## The exercise
Could you copy out everything from the very start of the data down to and including the line that contains "கீழ்ப்பார்வை", reproducing each line exactly?

+---+

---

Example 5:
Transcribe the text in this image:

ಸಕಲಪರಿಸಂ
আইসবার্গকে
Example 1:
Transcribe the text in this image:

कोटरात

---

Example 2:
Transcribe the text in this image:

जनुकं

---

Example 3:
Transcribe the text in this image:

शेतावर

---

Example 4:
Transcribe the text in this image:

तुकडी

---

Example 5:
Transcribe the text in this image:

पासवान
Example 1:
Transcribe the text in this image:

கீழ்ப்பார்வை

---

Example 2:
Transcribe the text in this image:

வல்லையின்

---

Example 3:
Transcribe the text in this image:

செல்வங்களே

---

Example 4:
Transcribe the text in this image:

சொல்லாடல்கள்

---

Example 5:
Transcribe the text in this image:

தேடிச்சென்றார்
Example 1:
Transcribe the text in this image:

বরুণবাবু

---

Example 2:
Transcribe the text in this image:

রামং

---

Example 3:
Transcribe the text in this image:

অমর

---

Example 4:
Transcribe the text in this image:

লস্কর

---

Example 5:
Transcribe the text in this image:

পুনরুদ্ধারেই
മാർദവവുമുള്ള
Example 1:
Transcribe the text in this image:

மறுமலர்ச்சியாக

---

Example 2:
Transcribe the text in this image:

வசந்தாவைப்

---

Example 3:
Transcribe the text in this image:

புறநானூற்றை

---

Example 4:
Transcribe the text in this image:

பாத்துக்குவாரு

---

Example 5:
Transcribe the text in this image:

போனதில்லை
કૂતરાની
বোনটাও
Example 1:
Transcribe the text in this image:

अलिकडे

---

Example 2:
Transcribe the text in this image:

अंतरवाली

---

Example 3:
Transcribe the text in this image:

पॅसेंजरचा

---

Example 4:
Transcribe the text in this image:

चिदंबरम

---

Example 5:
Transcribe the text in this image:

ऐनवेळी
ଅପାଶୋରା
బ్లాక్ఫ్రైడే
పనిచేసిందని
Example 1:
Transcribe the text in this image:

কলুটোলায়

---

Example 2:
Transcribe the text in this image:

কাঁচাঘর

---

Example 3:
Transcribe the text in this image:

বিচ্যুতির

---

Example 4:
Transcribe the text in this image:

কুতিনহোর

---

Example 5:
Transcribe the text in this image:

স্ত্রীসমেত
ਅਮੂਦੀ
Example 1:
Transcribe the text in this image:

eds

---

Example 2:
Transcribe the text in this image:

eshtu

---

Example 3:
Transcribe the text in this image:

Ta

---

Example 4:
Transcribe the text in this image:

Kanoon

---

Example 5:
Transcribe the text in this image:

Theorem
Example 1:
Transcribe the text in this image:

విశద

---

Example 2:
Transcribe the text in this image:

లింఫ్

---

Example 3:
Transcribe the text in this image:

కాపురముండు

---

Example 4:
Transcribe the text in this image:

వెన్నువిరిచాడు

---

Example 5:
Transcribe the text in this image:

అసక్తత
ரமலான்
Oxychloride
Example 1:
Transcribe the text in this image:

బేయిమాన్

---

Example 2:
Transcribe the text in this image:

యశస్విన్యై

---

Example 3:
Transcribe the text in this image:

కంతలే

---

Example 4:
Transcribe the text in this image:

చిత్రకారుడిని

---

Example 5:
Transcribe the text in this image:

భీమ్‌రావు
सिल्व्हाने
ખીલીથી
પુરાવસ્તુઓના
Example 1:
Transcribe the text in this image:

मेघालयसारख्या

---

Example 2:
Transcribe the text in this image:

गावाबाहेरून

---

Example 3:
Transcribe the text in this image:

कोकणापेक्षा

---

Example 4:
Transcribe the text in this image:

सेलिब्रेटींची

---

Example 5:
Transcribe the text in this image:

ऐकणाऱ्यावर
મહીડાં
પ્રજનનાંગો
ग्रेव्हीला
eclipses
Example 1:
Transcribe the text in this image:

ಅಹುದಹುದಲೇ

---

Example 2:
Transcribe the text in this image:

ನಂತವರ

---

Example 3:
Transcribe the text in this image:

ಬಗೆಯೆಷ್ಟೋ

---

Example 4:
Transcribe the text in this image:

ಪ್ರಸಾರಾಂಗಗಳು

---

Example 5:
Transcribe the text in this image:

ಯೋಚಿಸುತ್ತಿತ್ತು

+---+

## Solved exercise
---

Example 5:
Transcribe the text in this image:

ಸಕಲಪರಿಸಂ
আইসবার্গকে
Example 1:
Transcribe the text in this image:

कोटरात

---

Example 2:
Transcribe the text in this image:

जनुकं

---

Example 3:
Transcribe the text in this image:

शेतावर

---

Example 4:
Transcribe the text in this image:

तुकडी

---

Example 5:
Transcribe the text in this image:

पासवान
Example 1:
Transcribe the text in this image:

கீழ்ப்பார்வை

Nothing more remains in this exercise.